• Short problem 1: Reproduce the part of the Arthurian movie roundup that begins with the words "Watch This offers" and stops after "The Sword (2017)".
• Short problem 2: Carry on writing the Arthurian movie roundup, starting right after its last sentence.

• Extracted text:
Watch This offers movie recommendations inspired by new releases, premieres, current events, or occasionally just our own inscrutable whims. This week: David Lowery’s The Green Knight, starring Dev Patel as King Arthur’s nephew Gawain, has been postponed. But there are plenty of other interesting takes on the Arthurian legends available to stream from home today.


King Arthur: Legend Of The Sword (2017)

As a franchise-starter, Guy Ritchie’s King Arthur: Legend Of The Sword is a bust. That’s empirically true, in that it lost Warner Bros. a ton of money and did not spawn the planned six-film Arthur cycle, and it’s also an artistic shortcoming, in that it can’t fully conceal the dollar signs in its eyes. The movie spends considerable screen time setting up a world and originating an ensemble meant to be revisited later, in sequels that are clearly teased yet difficult to actually picture. At the same time, Legend Of The Sword stands out from others on that perilous quest to forge IP gold from public-domain characters because it often feels like the filmmakers had fun making it. It may not be rich enough for a saga, but it’s overstuffed enough for a single-use good time.

• Data supplied:

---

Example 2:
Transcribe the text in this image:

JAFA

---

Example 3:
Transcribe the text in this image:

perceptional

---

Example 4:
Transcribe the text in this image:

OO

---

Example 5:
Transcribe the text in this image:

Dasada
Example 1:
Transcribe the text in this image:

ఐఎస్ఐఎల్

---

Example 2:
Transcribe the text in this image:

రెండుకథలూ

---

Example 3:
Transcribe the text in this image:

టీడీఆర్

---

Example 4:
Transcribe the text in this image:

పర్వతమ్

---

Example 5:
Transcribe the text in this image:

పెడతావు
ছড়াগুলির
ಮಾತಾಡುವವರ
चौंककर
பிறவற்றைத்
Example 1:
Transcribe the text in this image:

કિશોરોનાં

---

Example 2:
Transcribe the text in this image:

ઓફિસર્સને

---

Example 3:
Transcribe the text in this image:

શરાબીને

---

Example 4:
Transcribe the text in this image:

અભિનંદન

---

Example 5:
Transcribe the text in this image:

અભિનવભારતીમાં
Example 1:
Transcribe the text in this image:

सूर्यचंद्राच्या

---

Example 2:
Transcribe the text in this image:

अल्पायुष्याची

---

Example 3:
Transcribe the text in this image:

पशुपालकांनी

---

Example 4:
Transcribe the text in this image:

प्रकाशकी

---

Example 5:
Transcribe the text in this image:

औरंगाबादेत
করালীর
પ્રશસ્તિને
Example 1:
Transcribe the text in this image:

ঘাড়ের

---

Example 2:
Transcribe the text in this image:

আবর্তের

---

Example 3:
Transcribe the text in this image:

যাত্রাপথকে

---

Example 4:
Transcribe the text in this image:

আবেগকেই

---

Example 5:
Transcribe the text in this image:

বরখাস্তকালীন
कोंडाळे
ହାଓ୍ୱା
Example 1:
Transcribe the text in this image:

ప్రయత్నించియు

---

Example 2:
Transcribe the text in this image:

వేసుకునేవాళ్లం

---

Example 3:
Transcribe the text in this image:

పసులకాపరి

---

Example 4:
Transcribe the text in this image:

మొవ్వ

• Exercise result 1:
Watch This offers movie recommendations inspired by new releases, premieres, current events, or occasionally just our own inscrutable whims. This week: David Lowery’s The Green Knight, starring Dev Patel as King Arthur’s nephew Gawain, has been postponed. But there are plenty of other interesting takes on the Arthurian legends available to stream from home today.


King Arthur: Legend Of The Sword (2017)

• Exercise result 2:
Being an origin story where Excalibur isn’t properly wielded until the last act, this King Arthur opens with the hero as a wee babe, whose father, Uther (Eric Bana), rules Camelot until the king’s treacherous brother, Vortigern (Jude Law), takes over. When Arthur escapes the palace carnage, the movie makes a kicky pivot from Sturm und Drang blockbusting to laddish Guy Ritchie montage of the boy king growing up in the streets, unaware of his heritage. He learns the art of thieving and, of course, bare-knuckle brawling, Ritchie’s favorite element of any given reimagining of a classic hero. For a while, the movie toggles back and forth between the refusing-the-call wisecrackery of Arthur (Charlie Hunnam) and the guilt-racked power-grasping of Vortigern, never quite occupying the same space, physically or tonally.

The recognizable Ritchie riffs, where future knights have names like Wet Stick and Goosefat Bill and say stuff like “you got some heat on ya, Arthur” while planning out capers, provides a fresh variation on Arthurian legend. (If only he had managed to fit Jason Statham in there somewhere.) There are also giant bats, rats, and snakes when the fantastical elements start making their way into Arthur’s story, mostly via an unnamed mage (Astrid Bergès-Frisbey). In addition to flocks of crows, the mage (described as an associate of an unseen Merlin) also summons the B-movie energies of unpretentious Screen Gems series like Resident Evil or Underworld, only with better special effects and a better sense of humor. That’s where the movie’s actively clashing tones come in handy: Hunnam and the lads keep matters from getting unbearably dour. A color palette consisting largely of grays and browns is less oppressive when cut together with Ritchie’s trademark music-video flash.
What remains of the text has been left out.